Long before that, Johnson had been using words to wonderful effect as a journalist. He was with the Weekly Mail (now the Mail & Guardian) before moving to The Star in Johannesburg as its political editor, later becoming deputy editor as well. Then came a defining moment: the creation of The Sunday Independent, conceived and launched even as Johnson was editor of its sister paper, The Saturday Star.

26 February 2020: The T-shirt commemorating the launch of The Sunday Independent in June 1995
26 February 2020: The T-shirt commemorating the launch of The Sunday Independent in June 1995

He was working in a difficult financial and ideological environment. The Argus group, long owners of major metropolitan newspapers including The Star, The Saturday Star, The Argus and Cape Times in Cape Town, and The Mercury and Daily News in Durban, had sold its titles to Irish magnate Tony O’Reilly’s Independent newspaper group. The squeeze to send rands to London and Dublin was on.

Ingeniously and persuasively, Johnson used the considerable income from the Saturday paper’s property advertisements to offset some of the costs of the new Sunday title, a move that blindsided O’Reilly’s lieutenants. Without that subtle jinks, launching The Sunday Independent might not have been possible at all.

Here I must declare a personal interest in the “Sindy”, for which I wrote two pieces a week: The Culture Desk column on the arts and culture pages and a Sunday Profile on page four of the main body. My affection for the Sindy is obvious, like my respect and admiration for its founding editor.

Sublime writer

It is one of the great sadnesses of South African letters that Shaun Johnson published only one novel.

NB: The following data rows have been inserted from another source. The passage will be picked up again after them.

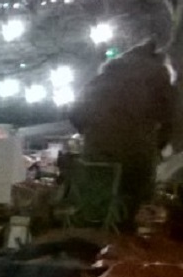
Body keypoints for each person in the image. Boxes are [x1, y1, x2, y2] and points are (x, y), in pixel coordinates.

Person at [70, 41, 179, 223]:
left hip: (97, 153)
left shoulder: (104, 77)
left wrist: (93, 132)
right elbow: (170, 119)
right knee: (139, 202)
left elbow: (75, 113)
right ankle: (131, 233)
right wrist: (158, 146)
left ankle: (91, 227)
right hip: (136, 152)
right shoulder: (160, 78)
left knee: (94, 198)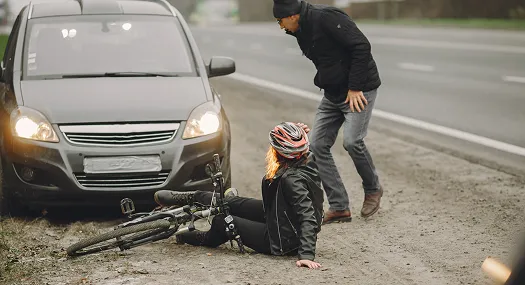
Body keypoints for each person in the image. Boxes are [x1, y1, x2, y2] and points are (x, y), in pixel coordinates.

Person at [154, 122, 325, 269]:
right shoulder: (307, 158)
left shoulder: (292, 180)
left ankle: (201, 237)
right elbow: (297, 148)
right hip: (280, 215)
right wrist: (294, 135)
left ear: (280, 152)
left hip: (282, 239)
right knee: (230, 202)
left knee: (223, 220)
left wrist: (306, 255)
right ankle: (190, 197)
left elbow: (308, 216)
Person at [273, 0, 383, 223]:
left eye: (280, 20)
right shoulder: (301, 30)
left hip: (358, 91)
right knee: (316, 145)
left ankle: (373, 189)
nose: (280, 26)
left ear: (292, 15)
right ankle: (340, 206)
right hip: (333, 94)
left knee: (352, 141)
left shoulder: (327, 17)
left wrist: (354, 87)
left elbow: (361, 46)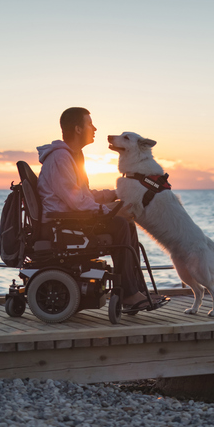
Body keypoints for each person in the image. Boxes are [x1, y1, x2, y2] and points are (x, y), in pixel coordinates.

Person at [36, 107, 155, 310]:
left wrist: (115, 193)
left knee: (125, 222)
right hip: (62, 224)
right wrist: (111, 210)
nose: (95, 128)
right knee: (120, 223)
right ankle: (128, 294)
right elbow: (78, 203)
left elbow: (82, 195)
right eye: (90, 124)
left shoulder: (71, 156)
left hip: (71, 219)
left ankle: (135, 289)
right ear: (78, 129)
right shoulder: (61, 158)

Had he not led the Rhodes Mandela Foundation, his energies, wit and way with words might have been devoted more to writing. Once, describing the view from his study desk, the sea’s horizon seeming to line up with the top of his computer screen, he said, “If I can’t write looking at that, when will I write?”

Write he did, with The Native Commissioner. Long before that there had been Strange Days Indeed, a selection of his best journalism. A classic of observation, analysis, commentary, old-fashioned reporting and high-flown reportage, it shows what a sublime writer we lost when Johnson became an editor, then a newspaper manager and finally the executive director of the Rhodes Mandela Foundation.

26 February 2020: The message from Shaun Johnson, editor of The Sunday Independent, to readers of the new newspaper.
26 February 2020: The message from Shaun Johnson, editor of The Sunday Independent, to readers of the new newspaper.

The white cotton T-shirt that bears a facsimile of the front page of the first issue of The Sunday Independent was a memento given to those involved with the Sindy. It came out of a drawer soon after the shocking news of Johnson’s death. What it conjured was the moment on a long-ago Saturday night that Shaun came up from the presses, with their huge rolls of flying newsprint making tomorrow’s paper, and entered the Sindy newsroom with a copy of the first Sunday Independent

Shaun Johnson was an editor and a gentle man, and more than that: a writer who will never die because his words will not fade away.